С давних времен на Дону осело коренное донское казачество, жившее военной добычей и рыбными промыслами. Население пополнялось выходцами из Московского царства, промышленниками, купцами. Казаки осели на освоенных ими местах, обзавелись хозяйством, и "враги всякого порядка, были не прочь поддержать последний, если только он соответствовал их видам и интересам".

Много крестьян, посадских, холопов бежало на Дон. Казаки принимали всех и никого никогда не выдавали – любое казачество на Дону, Днепре, Волге и Яике было создано беглецами.

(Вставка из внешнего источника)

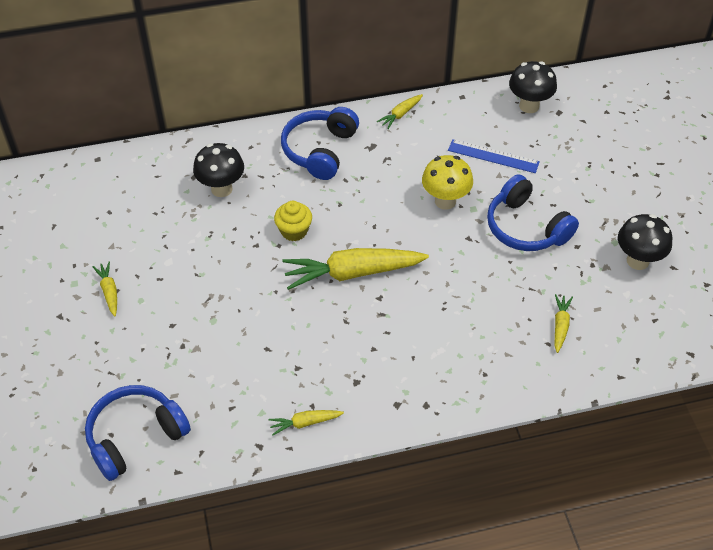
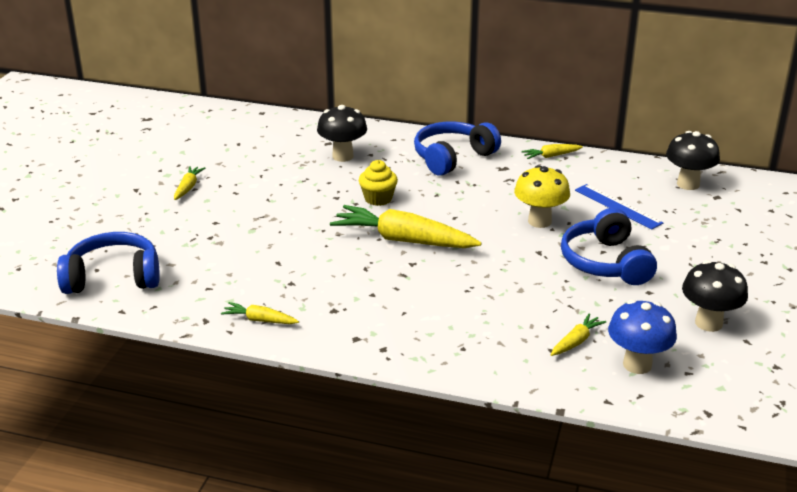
camera: 30 degrees right, 20 degrees down
none -> blue mushroom [608,300,677,374]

Ко второй половине XVII века Тихий Дон переполнился множеством беглых, не чуравшихся грабежа. Пришлые мешали налаженной казацкой жизни, ссорили казаков с московским правительством. Казацкое войско получало из Москвы денежное содержание, хлеб, оружие, порох, свинец. Голытьба не считалась с установившимися на Дону традициями. Привозного хлеба не хватало, и в 1667 году на Дону чуть не возник голод. Единственным выходом стал поход за военной добычей. Черное море было блокировано турками, оставалась только Волга. Разбойничьи шайки уже несколько десятилетий "действовали" на Волге, совершая "походы за зипунами". Туда и отправился с Дона отряд казаков и голытьбы во главе с "начальным человеком Стенькой Разиным". Разграбив несколько торговых караванов на Волге Разин совершил успешный грабительский поход в Турцию. Разграбив персидские берега казаки Разина с богатой добычей вернулись на Дон – в 1669 году. С.Ф. Платонов писал:

"На Дону Разин стал пользоваться громадным значением, так как слава о его подвигах и богатствах, награбленных казаками, все более и более распространялась и все сильнее и сильнее привлекала к нему голутвенных людей".

Слава и количество отрядов Разина росли по мере увеличения количества грабежей и добычи. Историк Н.Н. Фирсов писал:

"Как личность Разин был заметен в толпе, и сразу мог обратить на себя внимание. Его физическая мощь, его быстрая сметливость, энергия и несокрушимая, но сокрушительная воля делали это внимание длительным, привычным для толпы, а оно-то и было психологическим источником его обаяния и власти. Толпе начал казаться он человеком, отмеченным особой властью, знающим воеводство, колдуном, которого ни сабля, ни пищаль не возьмет, а он возьмет все, что захочет".

Царские воеводы попытались – по персидским жалобам – разоружить разинцев и отобрать награбленное на Каспийском море – "отдайте дары, шаховы и купчинины товары и всякие пожитки сполна, да и полонных людей отдайте". Персидские власти упрекали царских воевод в неумении и нежелании унять разбойников. Ответ чиновников был поразителен: "Эти казаки – холопы великого государя, а не разбойники: уже вина им отдана. Что взяли они грабежом ясырь и имущество на войне, так это зачтено им в жалованье и до того нет никому дела". Разин понял, что его боятся – "чтоб он вновь шатости к воровству не учинил и не пристали бы к его воровству иные многие люди". Степан Разин заявил, что казаки – сила, раз их так боятся власти. Сохранилась гневная речь Степана Разина к астраханскому воеводе князю Презоровскому:

"Как ты смел придти ко мне с такими непочтительными словами – чтобы я выдал друзей своих, которые ко мне пристали ради любви и приятства. Вы еще смеете грозить немилостью – я не боюсь ни воеводу, ни того, кто повыше его. Воевода дурак и трус. У меня силы и власти больше, чем у него. Я не холоп, а вольный человек. Я расплачусь с этими негодяями, как следует расплачусь".